*Exercise goal*. Copy out the lines below word for word, leaving out the pictures.

*Input*.
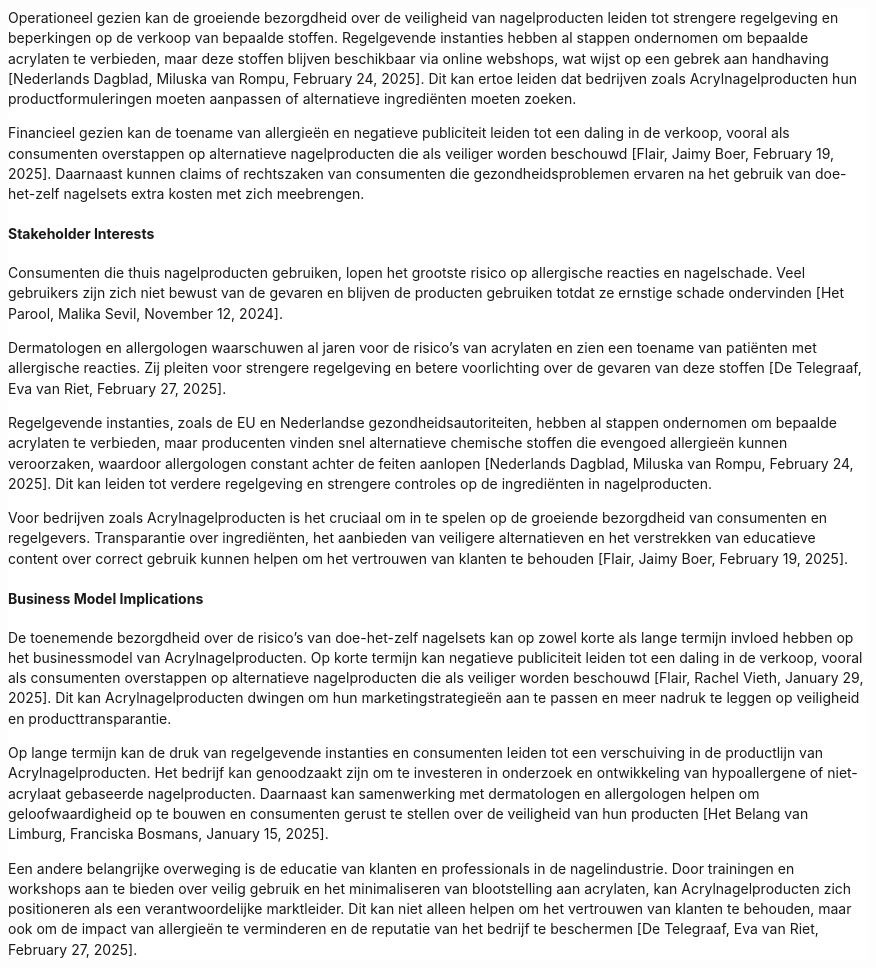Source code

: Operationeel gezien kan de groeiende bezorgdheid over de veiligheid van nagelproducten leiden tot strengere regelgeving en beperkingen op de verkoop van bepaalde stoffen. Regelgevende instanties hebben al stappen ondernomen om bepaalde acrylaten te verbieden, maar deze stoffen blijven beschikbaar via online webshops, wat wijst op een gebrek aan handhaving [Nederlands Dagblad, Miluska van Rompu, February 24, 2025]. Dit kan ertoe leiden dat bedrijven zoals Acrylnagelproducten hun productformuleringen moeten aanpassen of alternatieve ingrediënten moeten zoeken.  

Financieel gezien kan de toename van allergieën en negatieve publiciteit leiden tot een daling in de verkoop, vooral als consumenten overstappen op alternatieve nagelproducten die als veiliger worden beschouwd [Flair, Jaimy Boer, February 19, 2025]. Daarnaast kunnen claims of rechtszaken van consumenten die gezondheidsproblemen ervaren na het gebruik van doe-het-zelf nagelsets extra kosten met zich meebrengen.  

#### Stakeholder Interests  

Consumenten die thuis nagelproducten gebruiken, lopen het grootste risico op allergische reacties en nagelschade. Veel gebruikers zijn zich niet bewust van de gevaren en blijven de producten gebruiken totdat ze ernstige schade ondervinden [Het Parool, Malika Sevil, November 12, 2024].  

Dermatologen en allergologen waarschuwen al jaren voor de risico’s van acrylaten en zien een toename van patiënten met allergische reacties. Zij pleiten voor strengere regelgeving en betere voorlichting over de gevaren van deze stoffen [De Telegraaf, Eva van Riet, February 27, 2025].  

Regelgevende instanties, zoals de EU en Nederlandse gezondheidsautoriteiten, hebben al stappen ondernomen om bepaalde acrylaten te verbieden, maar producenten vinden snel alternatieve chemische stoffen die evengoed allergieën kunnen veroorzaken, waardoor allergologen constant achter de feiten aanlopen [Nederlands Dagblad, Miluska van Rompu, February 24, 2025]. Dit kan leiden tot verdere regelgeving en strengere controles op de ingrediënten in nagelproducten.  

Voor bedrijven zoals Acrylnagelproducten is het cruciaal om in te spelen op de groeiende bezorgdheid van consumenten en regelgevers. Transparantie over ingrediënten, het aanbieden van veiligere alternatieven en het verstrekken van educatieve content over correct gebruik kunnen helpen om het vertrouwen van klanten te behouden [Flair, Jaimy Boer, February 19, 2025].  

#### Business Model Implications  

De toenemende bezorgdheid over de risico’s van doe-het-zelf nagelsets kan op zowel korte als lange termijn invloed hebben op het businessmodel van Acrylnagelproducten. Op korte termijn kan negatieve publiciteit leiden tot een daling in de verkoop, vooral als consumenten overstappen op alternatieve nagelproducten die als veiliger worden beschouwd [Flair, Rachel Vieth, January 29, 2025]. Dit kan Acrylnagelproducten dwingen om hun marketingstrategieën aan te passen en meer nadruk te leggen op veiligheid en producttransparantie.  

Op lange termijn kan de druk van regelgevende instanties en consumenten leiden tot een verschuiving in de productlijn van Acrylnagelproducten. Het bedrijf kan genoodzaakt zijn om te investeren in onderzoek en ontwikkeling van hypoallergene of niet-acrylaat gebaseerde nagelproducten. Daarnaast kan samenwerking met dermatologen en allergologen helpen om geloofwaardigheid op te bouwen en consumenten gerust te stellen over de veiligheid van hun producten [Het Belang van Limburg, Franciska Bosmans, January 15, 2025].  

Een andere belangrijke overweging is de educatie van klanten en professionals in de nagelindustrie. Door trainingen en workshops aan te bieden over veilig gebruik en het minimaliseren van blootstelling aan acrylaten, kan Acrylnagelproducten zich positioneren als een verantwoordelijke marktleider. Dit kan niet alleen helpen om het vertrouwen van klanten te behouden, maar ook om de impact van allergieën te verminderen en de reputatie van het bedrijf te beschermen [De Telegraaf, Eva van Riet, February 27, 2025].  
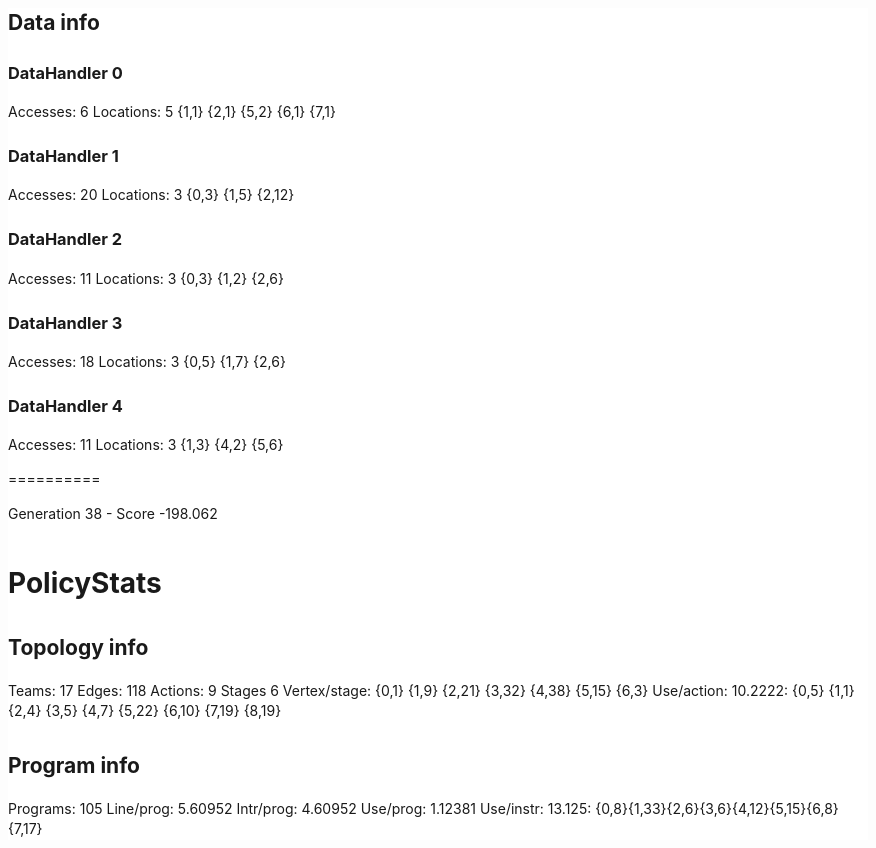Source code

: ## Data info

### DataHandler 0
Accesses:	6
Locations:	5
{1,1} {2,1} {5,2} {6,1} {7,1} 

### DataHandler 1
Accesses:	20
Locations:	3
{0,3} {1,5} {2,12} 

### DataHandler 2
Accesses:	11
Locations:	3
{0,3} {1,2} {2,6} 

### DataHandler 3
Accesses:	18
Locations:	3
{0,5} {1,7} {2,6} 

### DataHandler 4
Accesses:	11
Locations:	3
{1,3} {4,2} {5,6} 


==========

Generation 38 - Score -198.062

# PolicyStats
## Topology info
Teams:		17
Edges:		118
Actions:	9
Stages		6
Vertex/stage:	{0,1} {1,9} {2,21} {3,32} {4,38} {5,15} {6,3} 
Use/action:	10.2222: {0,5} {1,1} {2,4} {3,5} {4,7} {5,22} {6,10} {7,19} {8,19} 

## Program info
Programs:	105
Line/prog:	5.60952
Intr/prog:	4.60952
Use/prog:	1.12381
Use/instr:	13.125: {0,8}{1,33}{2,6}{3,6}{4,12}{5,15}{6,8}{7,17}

*Exercise response*.
Source code

: Operationeel gezien kan de groeiende bezorgdheid over de veiligheid van nagelproducten leiden tot strengere regelgeving en beperkingen op de verkoop van bepaalde stoffen. Regelgevende instanties hebben al stappen ondernomen om bepaalde acrylaten te verbieden, maar deze stoffen blijven beschikbaar via online webshops, wat wijst op een gebrek aan handhaving [Nederlands Dagblad, Miluska van Rompu, February 24, 2025]. Dit kan ertoe leiden dat bedrijven zoals Acrylnagelproducten hun productformuleringen moeten aanpassen of alternatieve ingrediënten moeten zoeken.  

Financieel gezien kan de toename van allergieën en negatieve publiciteit leiden tot een daling in de verkoop, vooral als consumenten overstappen op alternatieve nagelproducten die als veiliger worden beschouwd [Flair, Jaimy Boer, February 19, 2025]. Daarnaast kunnen claims of rechtszaken van consumenten die gezondheidsproblemen ervaren na het gebruik van doe-het-zelf nagelsets extra kosten met zich meebrengen.  

#### Stakeholder Interests  

Consumenten die thuis nagelproducten gebruiken, lopen het grootste risico op allergische reacties en nagelschade. Veel gebruikers zijn zich niet bewust van de gevaren en blijven de producten gebruiken totdat ze ernstige schade ondervinden [Het Parool, Malika Sevil, November 12, 2024].  

Dermatologen en allergologen waarschuwen al jaren voor de risico’s van acrylaten en zien een toename van patiënten met allergische reacties. Zij pleiten voor strengere regelgeving en betere voorlichting over de gevaren van deze stoffen [De Telegraaf, Eva van Riet, February 27, 2025].  

Regelgevende instanties, zoals de EU en Nederlandse gezondheidsautoriteiten, hebben al stappen ondernomen om bepaalde acrylaten te verbieden, maar producenten vinden snel alternatieve chemische stoffen die evengoed allergieën kunnen veroorzaken, waardoor allergologen constant achter de feiten aanlopen [Nederlands Dagblad, Miluska van Rompu, February 24, 2025]. Dit kan leiden tot verdere regelgeving en strengere controles op de ingrediënten in nagelproducten.  

Voor bedrijven zoals Acrylnagelproducten is het cruciaal om in te spelen op de groeiende bezorgdheid van consumenten en regelgevers. Transparantie over ingrediënten, het aanbieden van veiligere alternatieven en het verstrekken van educatieve content over correct gebruik kunnen helpen om het vertrouwen van klanten te behouden [Flair, Jaimy Boer, February 19, 2025].  

#### Business Model Implications  

De toenemende bezorgdheid over de risico’s van doe-het-zelf nagelsets kan op zowel korte als lange termijn invloed hebben op het businessmodel van Acrylnagelproducten. Op korte termijn kan negatieve publiciteit leiden tot een daling in de verkoop, vooral als consumenten overstappen op alternatieve nagelproducten die als veiliger worden beschouwd [Flair, Rachel Vieth, January 29, 2025]. Dit kan Acrylnagelproducten dwingen om hun marketingstrategieën aan te passen en meer nadruk te leggen op veiligheid en producttransparantie.  

Op lange termijn kan de druk van regelgevende instanties en consumenten leiden tot een verschuiving in de productlijn van Acrylnagelproducten. Het bedrijf kan genoodzaakt zijn om te investeren in onderzoek en ontwikkeling van hypoallergene of niet-acrylaat gebaseerde nagelproducten. Daarnaast kan samenwerking met dermatologen en allergologen helpen om geloofwaardigheid op te bouwen en consumenten gerust te stellen over de veiligheid van hun producten [Het Belang van Limburg, Franciska Bosmans, January 15, 2025].  

Een andere belangrijke overweging is de educatie van klanten en professionals in de nagelindustrie. Door trainingen en workshops aan te bieden over veilig gebruik en het minimaliseren van blootstelling aan acrylaten, kan Acrylnagelproducten zich positioneren als een verantwoordelijke marktleider. Dit kan niet alleen helpen om het vertrouwen van klanten te behouden, maar ook om de impact van allergieën te verminderen en de reputatie van het bedrijf te beschermen [De Telegraaf, Eva van Riet, February 27, 2025].  
Source code

: ## Data info

### DataHandler 0
Accesses:	6
Locations:	5
{1,1} {2,1} {5,2} {6,1} {7,1} 

### DataHandler 1
Accesses:	20
Locations:	3
{0,3} {1,5} {2,12} 

### DataHandler 2
Accesses:	11
Locations:	3
{0,3} {1,2} {2,6} 

### DataHandler 3
Accesses:	18
Locations:	3
{0,5} {1,7} {2,6} 

### DataHandler 4
Accesses:	11
Locations:	3
{1,3} {4,2} {5,6} 


==========

Generation 38 - Score -198.062

# PolicyStats
## Topology info
Teams:		17
Edges:		118
Actions:	9
Stages		6
Vertex/stage:	{0,1} {1,9} {2,21} {3,32} {4,38} {5,15} {6,3} 
Use/action:	10.2222: {0,5} {1,1} {2,4} {3,5} {4,7} {5,22} {6,10} {7,19} {8,19} 

## Program info
Programs:	105
Line/prog:	5.60952
Intr/prog:	4.60952
Use/prog:	1.12381
Use/instr:	13.125: {0,8}{1,33}{2,6}{3,6}{4,12}{5,15}{6,8}{7,17}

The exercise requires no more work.